Endogenous and exogenous dopamine presynaptically inhibits glutamatergic reticulospinal transmission via an action of D2-receptors on N-type Ca2+ channels

In this study, the effects of exogenously applied and endogenously released dopamine (DA), a powerful modulator of the lamprey locomotor network, are examined on excitatory glutamatergic synaptic transmission between reticulospinal axons and spinal neurons. Bath application of DA (1-50 mum) reduced the amplitude of monosynaptic reticulospinal-evoked glutamatergic excitatory postsynaptic potentials (EPSPs). The effect of DA was blocked by the D-2 -receptor antagonist eticlopride, and mimicked by the selective D-2-receptor agonist 2,10,11 trihydroxy-N -propyl-noraporphine hydrobromide (TNPA).

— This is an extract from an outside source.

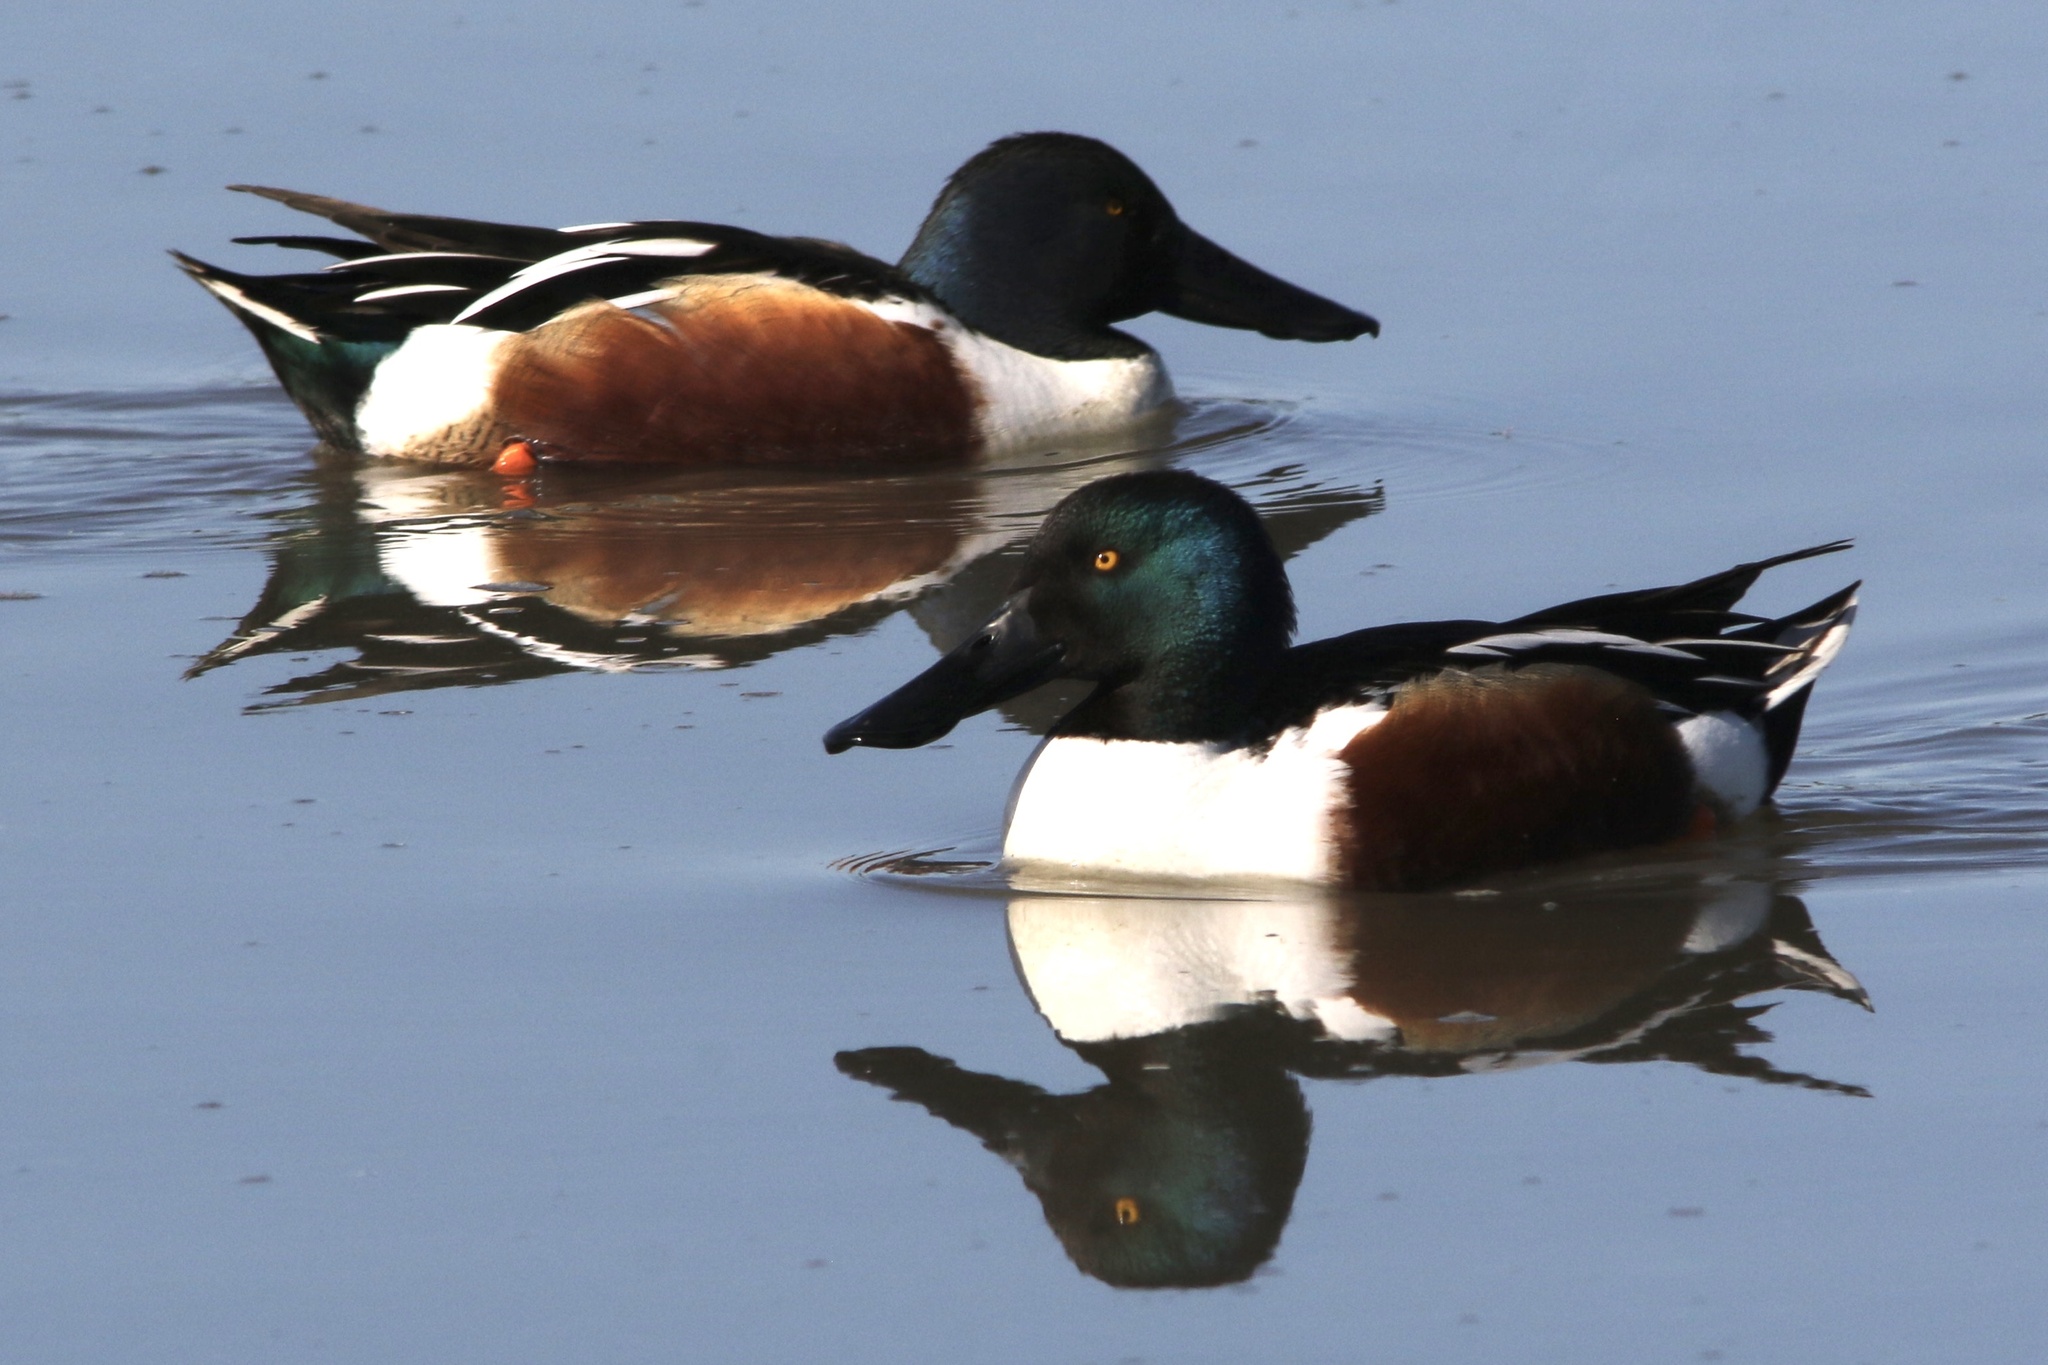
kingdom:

Bath application of the DA reuptake blocker bupropion, which increases the extracellular level of dopamine, also reduced the monosynaptic EPSP amplitude. This effect was also blocked by the D-2-receptor antagonist eticlopride. To investigate if the action of DA was exerted at the presynaptic level, the reticulospinal axon action potentials were prolonged by administering K+ channel antagonists while blocking l-type Ca2+ channels. A remaining Ca2+ component, mainly dependent on N and P/Q channels, was depressed by DA. When DA (25-50 mum) was applied in the presence of omega-conotoxin GVIA, a toxin specific for N-type Ca2+ channels, it failed to affect the monosynaptic EPSP amplitude. DA did not affect the response to extracellularly ejected d-glutamate, the postsynaptic membrane potential, or the electrical component of the EPSPs. DA thus acts at the presynaptic level to modulate reticulospinal transmission.